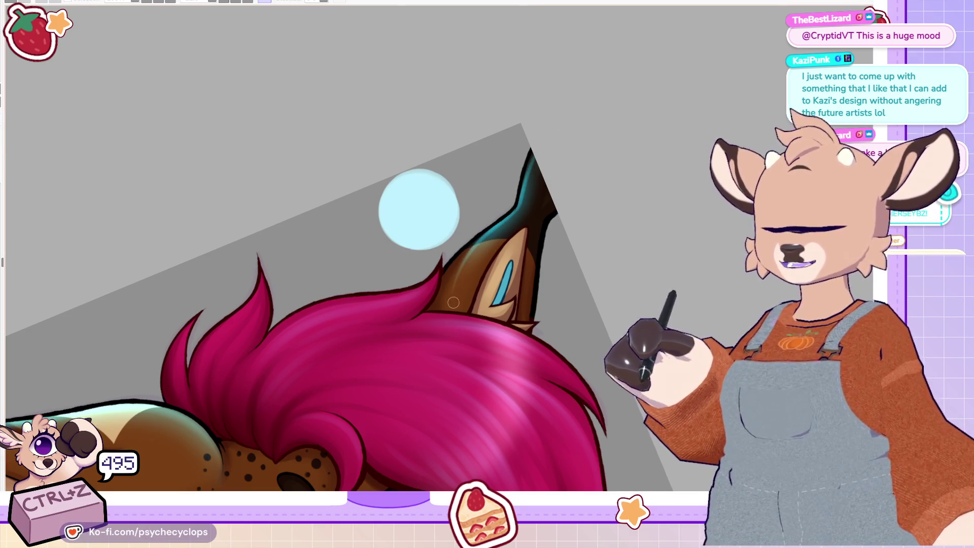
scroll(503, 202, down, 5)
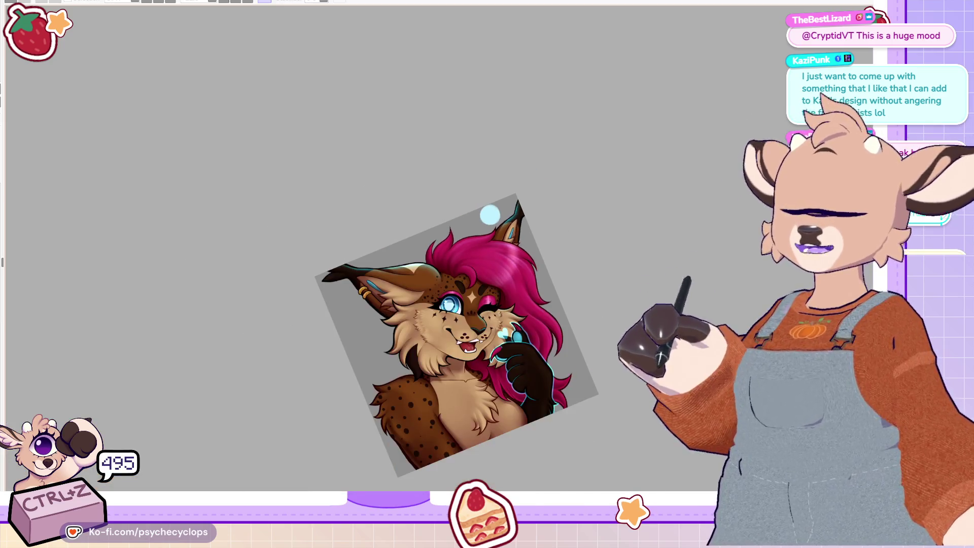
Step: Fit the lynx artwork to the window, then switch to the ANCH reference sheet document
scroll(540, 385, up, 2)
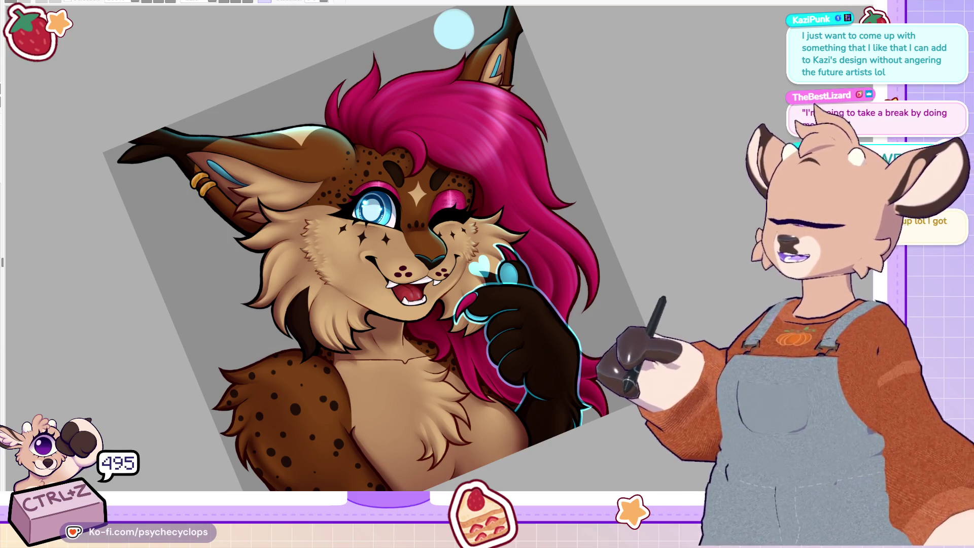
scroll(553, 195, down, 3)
---
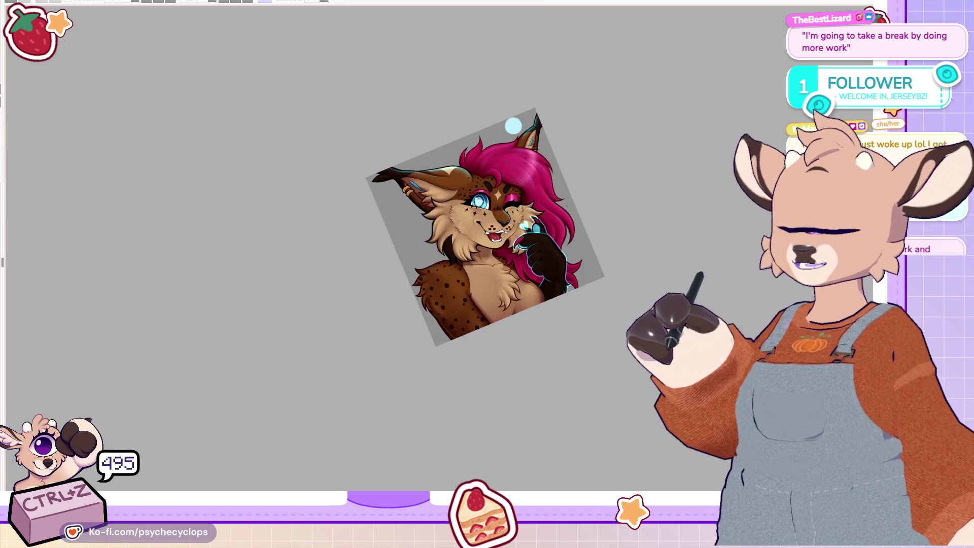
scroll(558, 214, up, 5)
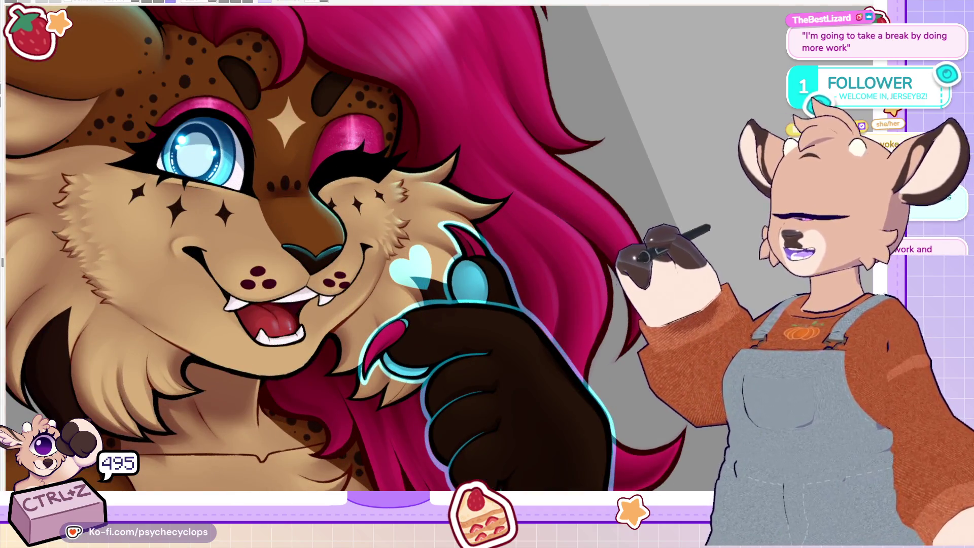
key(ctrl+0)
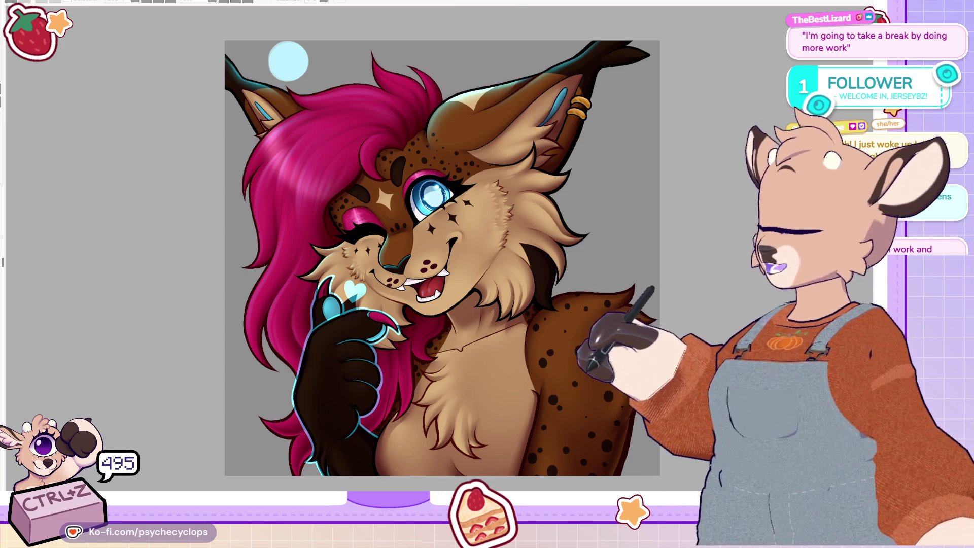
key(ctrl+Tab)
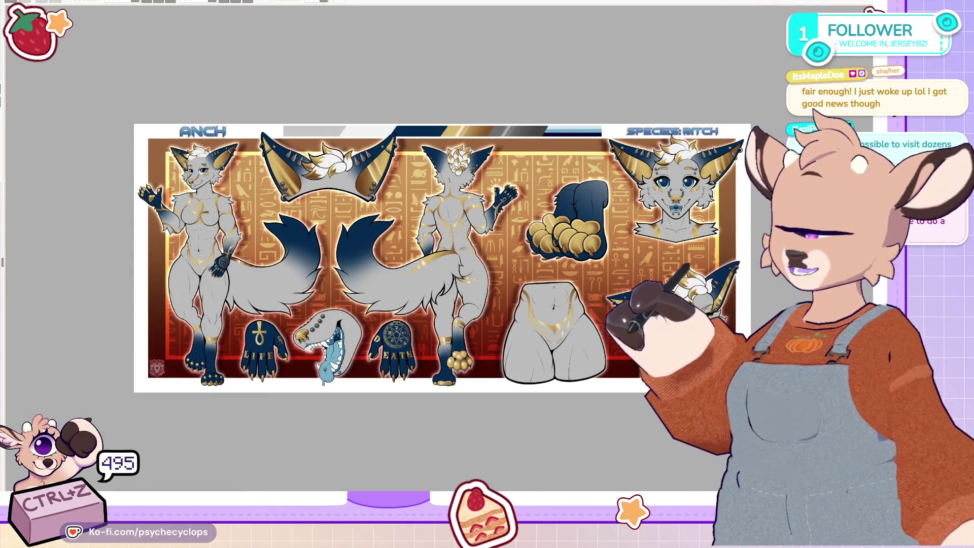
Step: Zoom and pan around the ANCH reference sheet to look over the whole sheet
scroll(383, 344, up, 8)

ACTIVITY – Skipping every picture, transcribe exactly the lines above from the one containing "scroll(558, 214, up, 5)" through the one containing "scroll(383, 344, up, 8)", both included.

FINAL ANSWER –
scroll(558, 214, up, 5)
key(ctrl+0)
key(ctrl+Tab)
Step: Zoom and pan around the ANCH reference sheet to look over the whole sheet
scroll(383, 344, up, 8)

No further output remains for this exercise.